The valuation allowance decreased by $152.6 million during the year ended December 31, 2017. The change in the valuation allowance was primarily due to $212.1 million decrease as a result of the sale of Peru and Brazil business units.This is partially offset by $86.7 million increase in capital losses generated in Luxembourg as a result of the sale of Brazil, $20.9 million increase in foreign tax credits in the U.S. arising from the U.S. legislated one-time deemed repatriation of foreign earning, $7.1 million increase in tax basis as a result of the 2016 intercompany asset transfers recognized on January 1, 2017, pursuant to adoption of ASU 2016-16 and $10.2 million of losses incurred in the U.S., Colombia and Canada as well as other credits. These future tax benefits are fully off-set by valuation allowances, as their recognition does not meet the “more-likely-than-not” threshold.
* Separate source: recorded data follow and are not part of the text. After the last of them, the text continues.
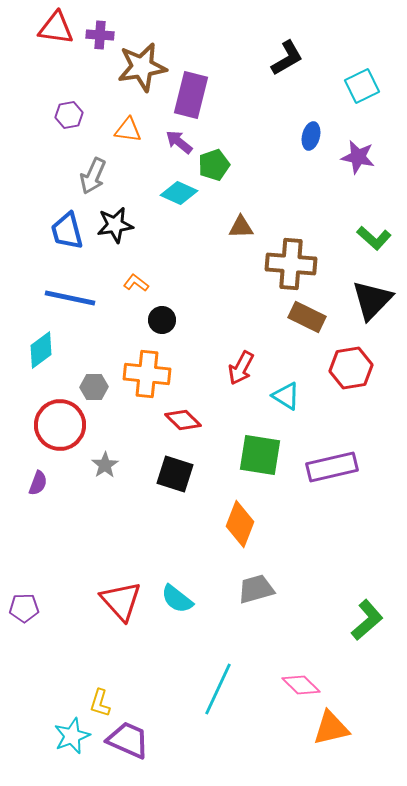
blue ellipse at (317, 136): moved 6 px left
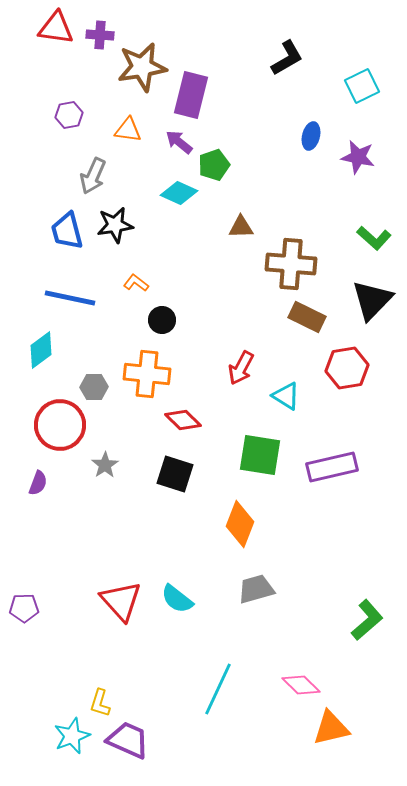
red hexagon at (351, 368): moved 4 px left
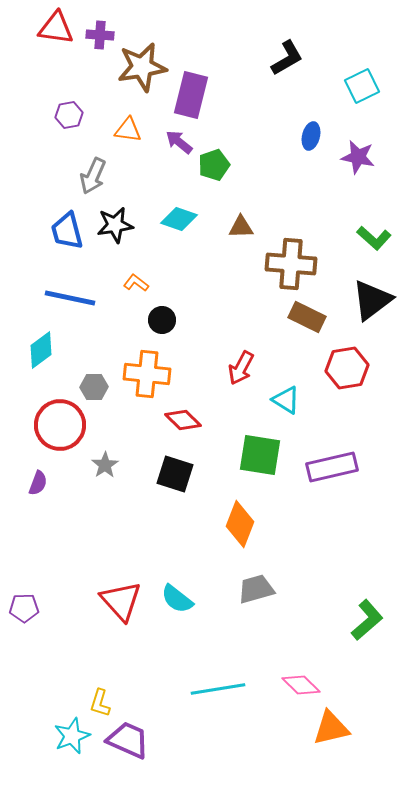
cyan diamond at (179, 193): moved 26 px down; rotated 6 degrees counterclockwise
black triangle at (372, 300): rotated 9 degrees clockwise
cyan triangle at (286, 396): moved 4 px down
cyan line at (218, 689): rotated 56 degrees clockwise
The Company and its subsidiaries file income tax returns in U.S. federal and state jurisdictions and certain other foreign jurisdictions. The Company is potentially subject to income tax examinations for open tax years 2009 through 2016 in certain jurisdictions. To the extent interest and penalties may be assessed by taxing authorities on any underpayment of income tax, such amounts have been accrued and are classified as a component of income taxes in the consolidated statement of operations.
On December 23, 2014, the Colombian Congress passed legislation which imposed an equity tax levied on Colombian operations for 2015, 2016 and 2017. The equity tax was calculated based on a legislated measure, which was based on the Company’s Colombian legal entities' balance sheet equity for tax purposes at January 1, 2015. This measure was subject to adjustment for inflation in future years. The equity tax rates for January 1, 2015, 2016 and 2017, were 1.15%, 1% and 0.4%, respectively. The legal obligation for each year's equity tax liability arose on January 1 of each year; therefore, the Company recognized the annual amount of $1.2 million, $3.1 million and $3.8 million for the equity tax expense in the consolidated statement of operations for the years ended December 31, 2017, 2016 and 2015. These amounts were paid in May and September of each year and at December 31, 2017, accounts payable included nil (December 31, 2016 - nil).